[SOURCE RECORDS — start]
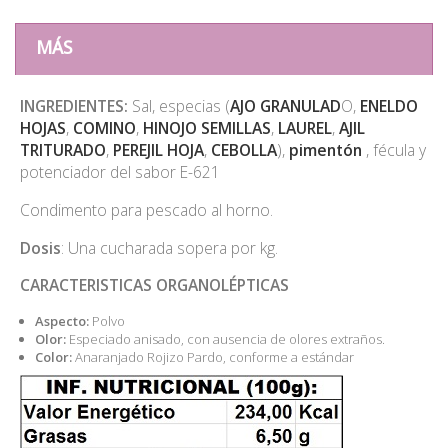
MÁS
INGREDIENTES:
Sal, especias (
AJO GRANULAD
O,
ENELDO
HOJAS
,
COMINO
,
HINOJO SEMILLAS
,
LAUREL
,
AJIL
TRITURADO
,
PEREJIL HOJA
,
CEBOLLA
),
pimentón
, fécula y
potenciador del sabor E-621
Condimento para pescado al horno.
Dosis
: Una cucharada sopera por kg.
CARACTERISTICAS ORGANOLÉPTICAS
Aspecto:
Polvo
Olor:
Especiado anisado, con ausencia de olores extraños.
Color:
Anaranjado Rojizo Pardo, conforme a estándar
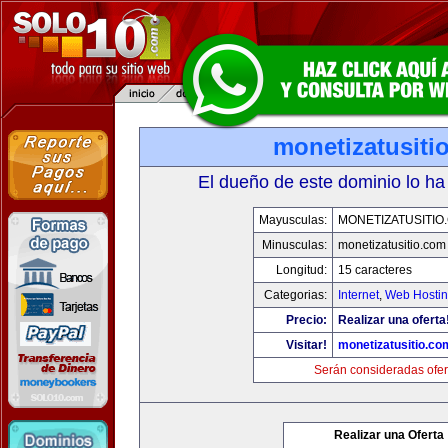
monetizatusiti
El dueño de este dominio lo ha
Mayusculas:
MONETIZATUSITIO
Minusculas:
monetizatusitio.com
Longitud:
15 caracteres
Categorias:
Internet
,
Web Hostin
Precio:
Realizar una oferta
Visitar!
monetizatusitio.co
Serán consideradas ofer
Realizar una Oferta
[SOURCE RECORDS — finish]
### PROBLEM
Output only these lines, word for word: the line containing "sopera por kg." and every line after it through the last line of the data. Omit the pictures.

### RESPONSE TO THIS TASK
: Una cucharada sopera por kg.
CARACTERISTICAS ORGANOLÉPTICAS
Aspecto:
Polvo
Olor:
Especiado anisado, con ausencia de olores extraños.
Color:
Anaranjado Rojizo Pardo, conforme a estándar
monetizatusiti
El dueño de este dominio lo ha
Mayusculas:
MONETIZATUSITIO
Minusculas:
monetizatusitio.com
Longitud:
15 caracteres
Categorias:
Internet
,
Web Hostin
Precio:
Realizar una oferta
Visitar!
monetizatusitio.co
Serán consideradas ofer
Realizar una Oferta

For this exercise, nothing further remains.